In conclusion, we have identified expression of the sst2 in a major proportion of medulloblastomas and supratentorial PNET. The sst1 was highly expressed in medulloblastomas and Ewing's sarcomas, but only rarely found in peripheral and supratentorial PNET. Thus medulloblastomas, although not clearly different from PNET, are distinguished from peripheral PNET by SS-14, sst1, and sst2 expression and from Ewing's sarcomas by expression of sst2. The very high density of these receptors on medulloblastomas supports the hypothesis that this neoplasm is derived from a precursor cell in the EGL of the cerebellum and may possibly be derived from the neural crest. With the development of antibodies for the sst2, which are currently not available commercially(76,77), unambiguous identification of the cell types expressing sst2 in normal and neoplastic cerebellar tissue will be possible.

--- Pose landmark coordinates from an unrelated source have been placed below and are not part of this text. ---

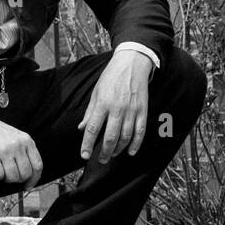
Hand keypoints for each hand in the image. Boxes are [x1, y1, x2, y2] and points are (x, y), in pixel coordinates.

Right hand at [0, 106, 43, 188]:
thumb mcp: (15, 136)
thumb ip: (25, 150)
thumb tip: (30, 173)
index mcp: (26, 140)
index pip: (37, 165)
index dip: (34, 179)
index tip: (28, 185)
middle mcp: (17, 145)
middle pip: (25, 174)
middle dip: (18, 179)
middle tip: (10, 176)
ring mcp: (4, 150)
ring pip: (12, 177)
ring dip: (6, 178)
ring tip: (1, 172)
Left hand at [79, 49, 152, 163]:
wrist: (132, 64)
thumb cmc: (111, 78)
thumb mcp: (96, 93)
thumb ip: (90, 112)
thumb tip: (81, 128)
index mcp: (102, 104)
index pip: (92, 129)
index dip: (87, 144)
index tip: (84, 155)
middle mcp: (117, 109)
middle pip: (110, 137)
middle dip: (104, 152)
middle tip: (100, 160)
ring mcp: (132, 110)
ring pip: (125, 137)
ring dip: (118, 149)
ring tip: (111, 155)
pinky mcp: (143, 111)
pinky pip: (140, 132)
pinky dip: (136, 144)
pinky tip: (130, 151)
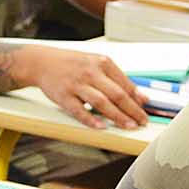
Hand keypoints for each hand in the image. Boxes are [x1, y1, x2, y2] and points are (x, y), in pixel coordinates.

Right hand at [14, 47, 147, 129]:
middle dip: (132, 110)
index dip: (137, 99)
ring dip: (117, 116)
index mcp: (102, 63)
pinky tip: (101, 126)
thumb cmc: (71, 64)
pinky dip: (91, 119)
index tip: (146, 110)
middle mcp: (90, 72)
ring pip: (101, 102)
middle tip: (142, 121)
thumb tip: (139, 96)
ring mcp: (76, 84)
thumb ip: (117, 78)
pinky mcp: (63, 96)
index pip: (125, 83)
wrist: (42, 62)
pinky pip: (79, 110)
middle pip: (116, 94)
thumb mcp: (96, 63)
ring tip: (128, 126)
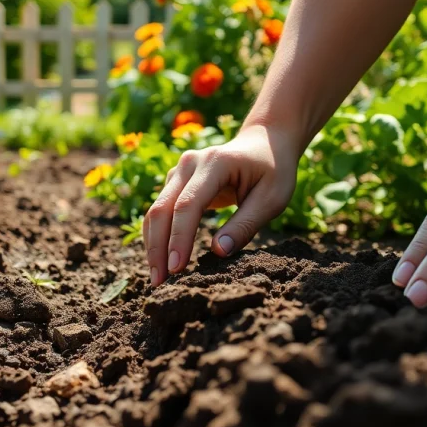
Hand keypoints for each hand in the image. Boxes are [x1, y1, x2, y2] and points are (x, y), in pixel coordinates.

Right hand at [144, 124, 298, 286]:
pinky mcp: (175, 181)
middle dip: (158, 247)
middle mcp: (189, 163)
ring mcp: (179, 170)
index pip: (188, 205)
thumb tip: (219, 252)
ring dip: (153, 245)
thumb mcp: (272, 199)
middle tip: (159, 283)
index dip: (179, 238)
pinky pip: (160, 210)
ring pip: (156, 210)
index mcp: (215, 163)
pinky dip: (158, 236)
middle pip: (163, 208)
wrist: (265, 143)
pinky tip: (160, 260)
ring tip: (157, 278)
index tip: (176, 269)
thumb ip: (245, 225)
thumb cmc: (273, 171)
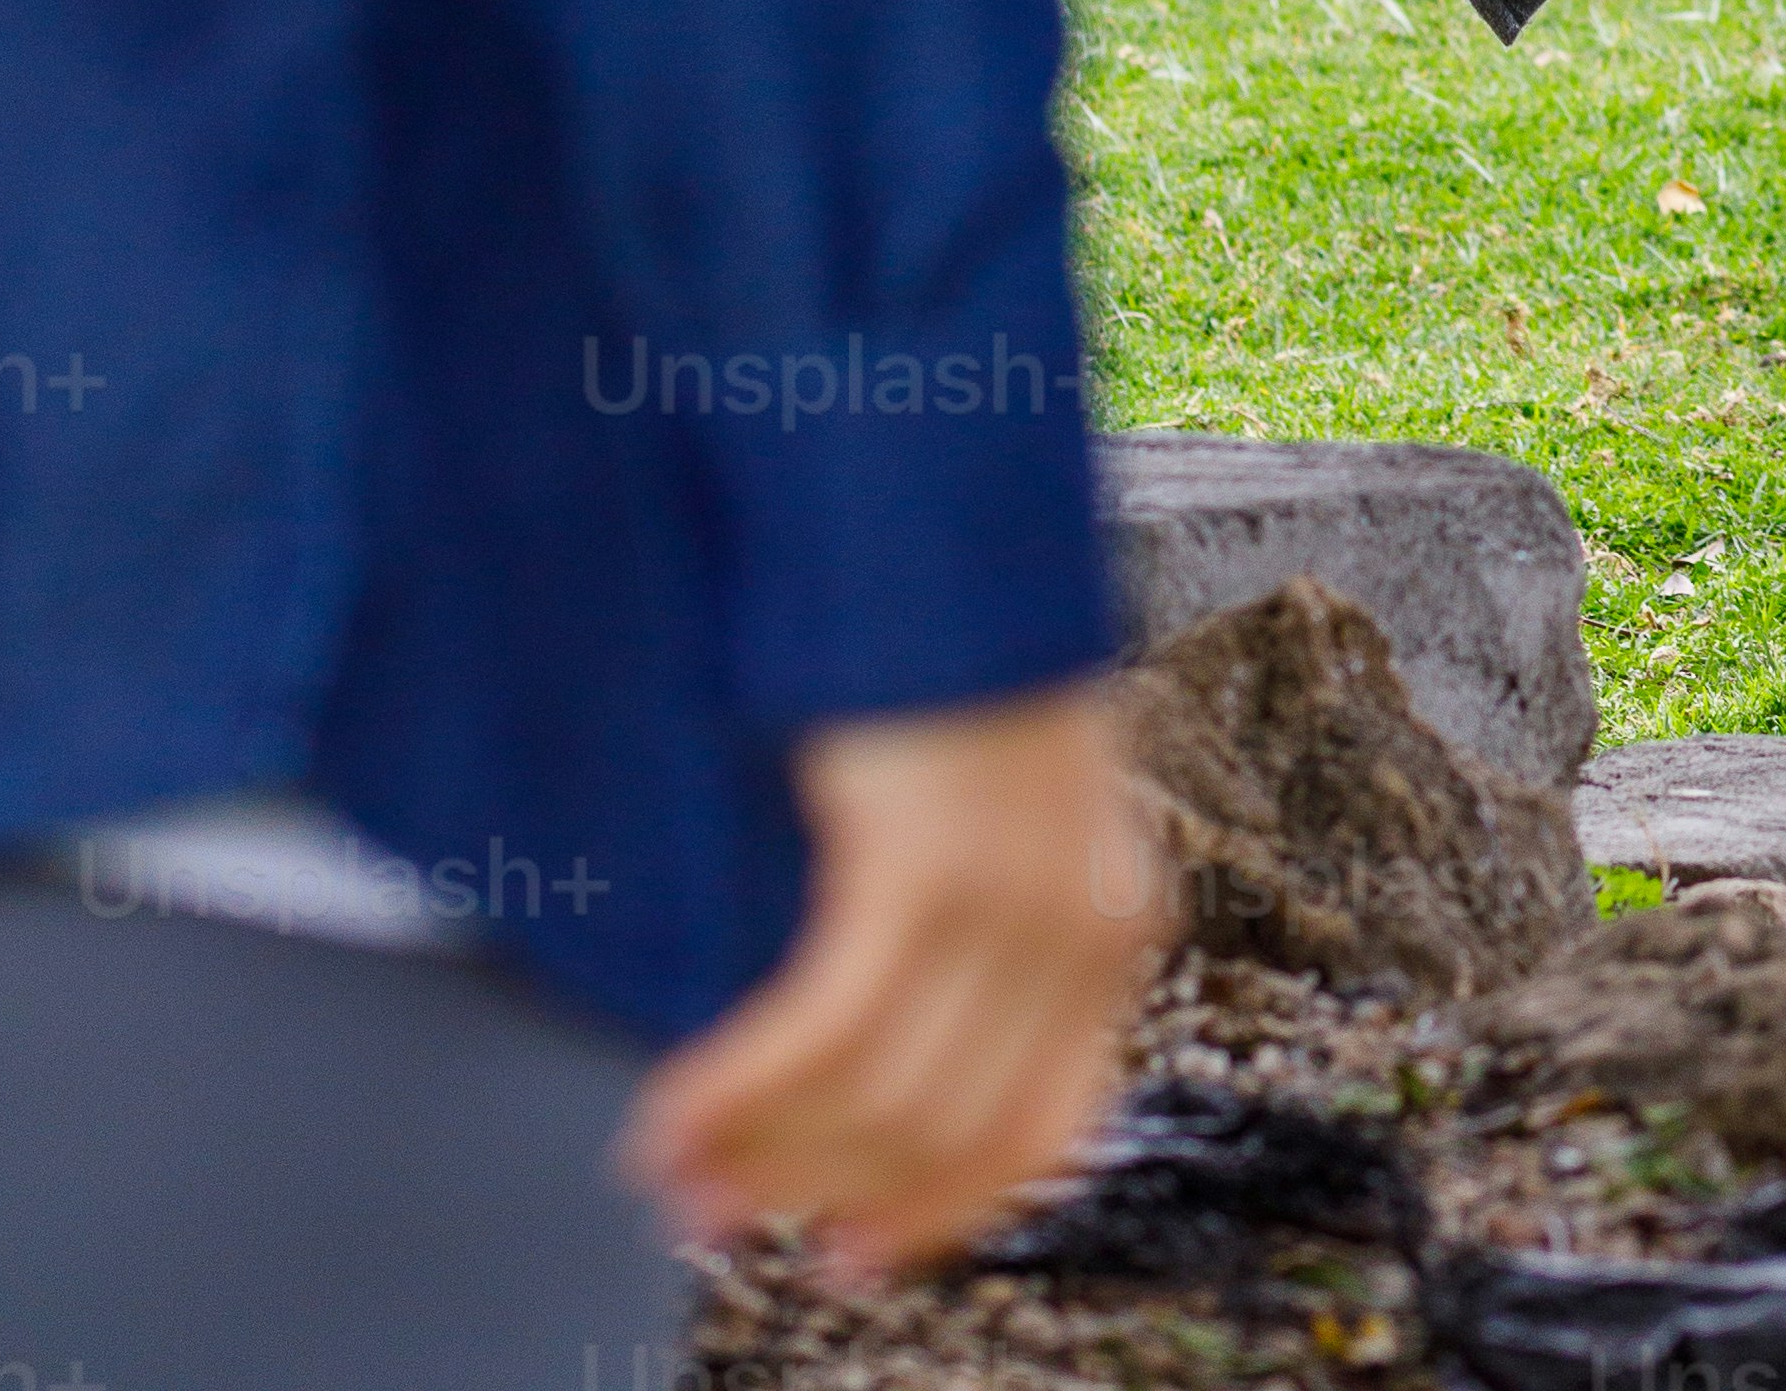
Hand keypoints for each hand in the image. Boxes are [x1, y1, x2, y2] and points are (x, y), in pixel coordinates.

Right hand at [623, 677, 1171, 1276]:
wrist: (948, 529)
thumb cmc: (953, 675)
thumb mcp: (1010, 820)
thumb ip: (979, 941)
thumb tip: (871, 1098)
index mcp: (1118, 928)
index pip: (1043, 1136)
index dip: (936, 1215)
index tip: (844, 1257)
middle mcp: (1084, 928)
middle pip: (943, 1134)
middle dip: (814, 1194)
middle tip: (710, 1221)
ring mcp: (1012, 900)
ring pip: (878, 1101)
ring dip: (759, 1154)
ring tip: (668, 1174)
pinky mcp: (924, 869)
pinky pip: (823, 1033)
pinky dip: (735, 1088)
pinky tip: (670, 1109)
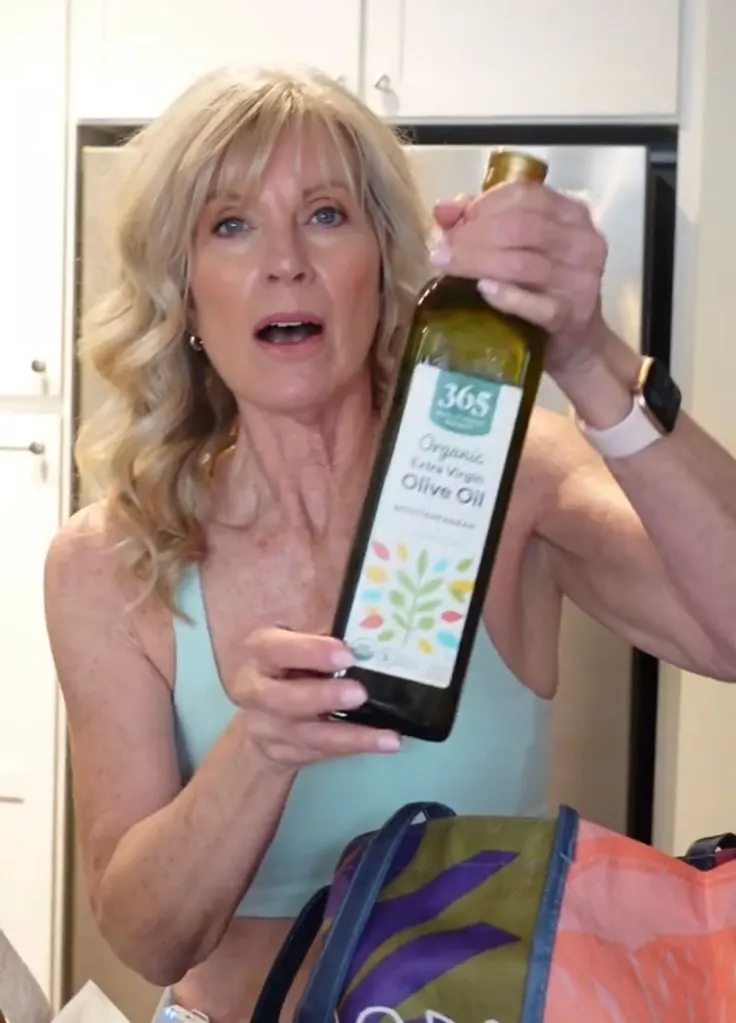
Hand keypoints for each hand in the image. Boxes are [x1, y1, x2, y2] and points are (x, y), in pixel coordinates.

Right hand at [233, 627, 400, 768]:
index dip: (310, 652)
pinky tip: (381, 743)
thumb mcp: (303, 637)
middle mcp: (254, 690)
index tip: (346, 654)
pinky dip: (352, 749)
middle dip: (323, 697)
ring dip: (350, 736)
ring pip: (306, 735)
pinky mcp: (281, 753)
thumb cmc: (294, 661)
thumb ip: (327, 631)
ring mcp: (265, 727)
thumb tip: (374, 619)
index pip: (277, 650)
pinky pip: (318, 754)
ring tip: (387, 736)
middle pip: (282, 699)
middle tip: (359, 693)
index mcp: (261, 651)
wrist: (264, 708)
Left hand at [431, 182, 608, 379]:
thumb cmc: (542, 288)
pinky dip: (506, 296)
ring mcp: (579, 280)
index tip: (452, 223)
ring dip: (478, 262)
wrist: (578, 343)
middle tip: (442, 250)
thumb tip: (442, 211)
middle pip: (521, 227)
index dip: (483, 205)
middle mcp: (583, 242)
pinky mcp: (570, 316)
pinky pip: (534, 304)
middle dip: (473, 235)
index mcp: (572, 214)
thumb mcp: (520, 247)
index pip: (524, 195)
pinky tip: (482, 289)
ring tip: (447, 266)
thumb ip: (483, 223)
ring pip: (523, 263)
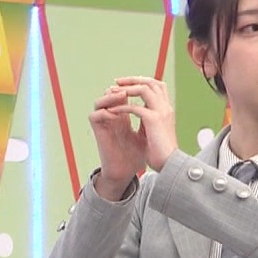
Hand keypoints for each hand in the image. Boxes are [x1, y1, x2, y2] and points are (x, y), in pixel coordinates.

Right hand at [89, 82, 147, 197]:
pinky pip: (95, 115)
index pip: (124, 94)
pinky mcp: (98, 131)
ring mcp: (104, 124)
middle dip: (122, 87)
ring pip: (100, 101)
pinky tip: (116, 114)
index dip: (132, 87)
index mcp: (123, 116)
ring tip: (123, 95)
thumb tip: (163, 103)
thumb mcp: (147, 132)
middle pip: (111, 93)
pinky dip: (104, 112)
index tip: (145, 87)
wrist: (126, 171)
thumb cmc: (136, 155)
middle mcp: (112, 117)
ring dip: (110, 96)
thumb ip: (149, 117)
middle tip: (133, 86)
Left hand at [108, 77, 177, 171]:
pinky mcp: (153, 120)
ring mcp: (161, 112)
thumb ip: (151, 120)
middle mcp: (166, 108)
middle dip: (132, 80)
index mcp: (167, 110)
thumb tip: (143, 113)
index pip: (157, 86)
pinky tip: (112, 111)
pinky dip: (122, 107)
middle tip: (117, 81)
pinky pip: (135, 108)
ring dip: (126, 89)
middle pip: (151, 82)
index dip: (142, 81)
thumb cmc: (162, 152)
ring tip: (112, 91)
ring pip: (144, 89)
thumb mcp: (157, 131)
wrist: (169, 164)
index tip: (127, 84)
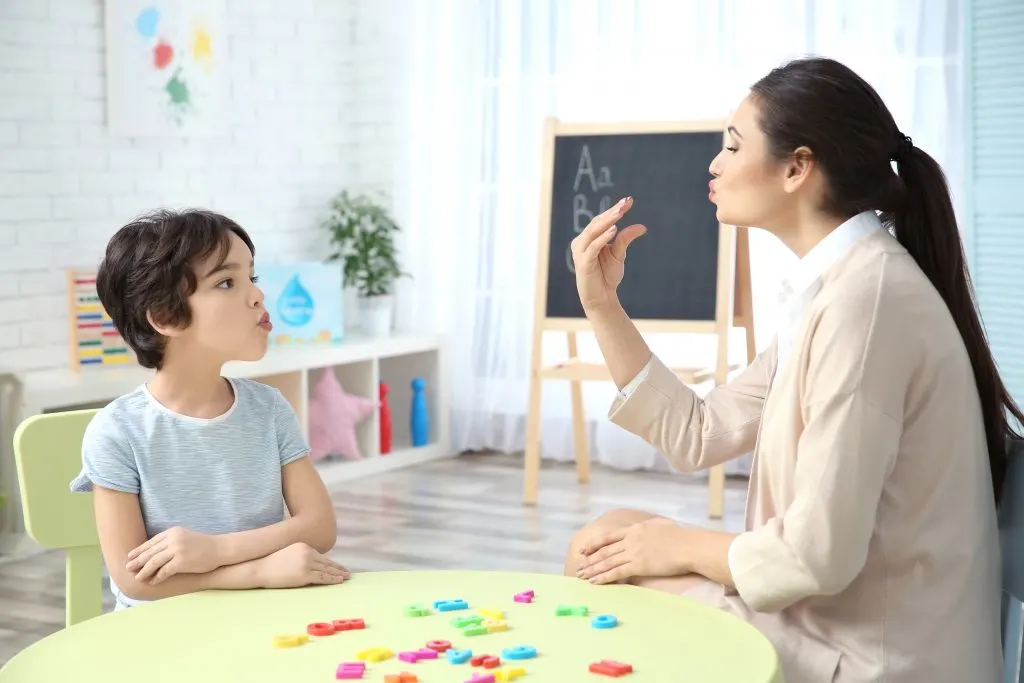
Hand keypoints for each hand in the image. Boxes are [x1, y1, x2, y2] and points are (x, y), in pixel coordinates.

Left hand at [127, 526, 224, 583]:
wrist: (220, 549)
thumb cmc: (203, 544)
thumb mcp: (185, 537)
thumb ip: (170, 541)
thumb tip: (154, 551)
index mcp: (172, 532)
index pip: (151, 542)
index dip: (139, 550)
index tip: (130, 556)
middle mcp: (173, 539)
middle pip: (150, 552)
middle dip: (137, 561)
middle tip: (128, 568)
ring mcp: (177, 550)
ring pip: (154, 562)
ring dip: (144, 571)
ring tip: (138, 577)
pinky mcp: (181, 562)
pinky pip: (164, 571)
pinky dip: (157, 577)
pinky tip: (153, 581)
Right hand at [254, 542, 350, 588]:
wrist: (259, 568)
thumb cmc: (271, 564)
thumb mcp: (288, 554)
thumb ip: (301, 556)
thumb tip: (311, 564)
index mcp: (304, 546)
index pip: (321, 557)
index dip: (332, 563)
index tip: (339, 566)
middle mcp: (308, 552)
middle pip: (327, 563)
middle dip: (338, 568)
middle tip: (348, 572)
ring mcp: (307, 563)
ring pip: (326, 570)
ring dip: (338, 574)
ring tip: (346, 577)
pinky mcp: (305, 574)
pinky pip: (322, 578)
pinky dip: (332, 580)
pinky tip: (339, 581)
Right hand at [570, 196, 646, 313]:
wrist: (601, 298)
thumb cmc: (607, 275)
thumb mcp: (619, 254)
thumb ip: (625, 239)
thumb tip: (642, 226)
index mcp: (589, 238)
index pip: (602, 220)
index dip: (614, 210)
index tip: (629, 200)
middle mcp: (581, 242)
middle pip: (597, 223)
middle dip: (612, 213)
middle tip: (625, 203)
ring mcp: (580, 252)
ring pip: (593, 232)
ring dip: (607, 221)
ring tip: (620, 213)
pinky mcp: (583, 262)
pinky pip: (593, 247)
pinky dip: (603, 238)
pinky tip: (614, 230)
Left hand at [576, 517, 691, 584]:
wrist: (690, 546)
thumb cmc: (681, 537)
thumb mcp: (661, 525)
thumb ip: (649, 526)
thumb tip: (648, 527)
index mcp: (635, 529)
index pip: (609, 537)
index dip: (595, 544)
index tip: (584, 549)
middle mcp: (631, 539)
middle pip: (605, 550)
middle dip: (590, 560)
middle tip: (579, 567)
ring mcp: (634, 552)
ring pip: (607, 561)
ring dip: (593, 570)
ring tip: (582, 576)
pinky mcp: (639, 565)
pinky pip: (617, 572)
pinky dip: (604, 577)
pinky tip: (595, 581)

Further functional studies involving up-regulation of specific sst transfections are needed to answer critical points about the cell of origin and differentiation pathways for these stem cells. Importantly, those studies suggest that high sst2 expression can regulate growth of medulloblastoma cells. Taken together, these results support the use of techniques such as somatostatin receptor scintigraphy and radioreceptor-targeted therapy in the initial diagnostic work-up, diagnostic follow-up, and treatment of children with recurrent and high-risk medulloblastoma.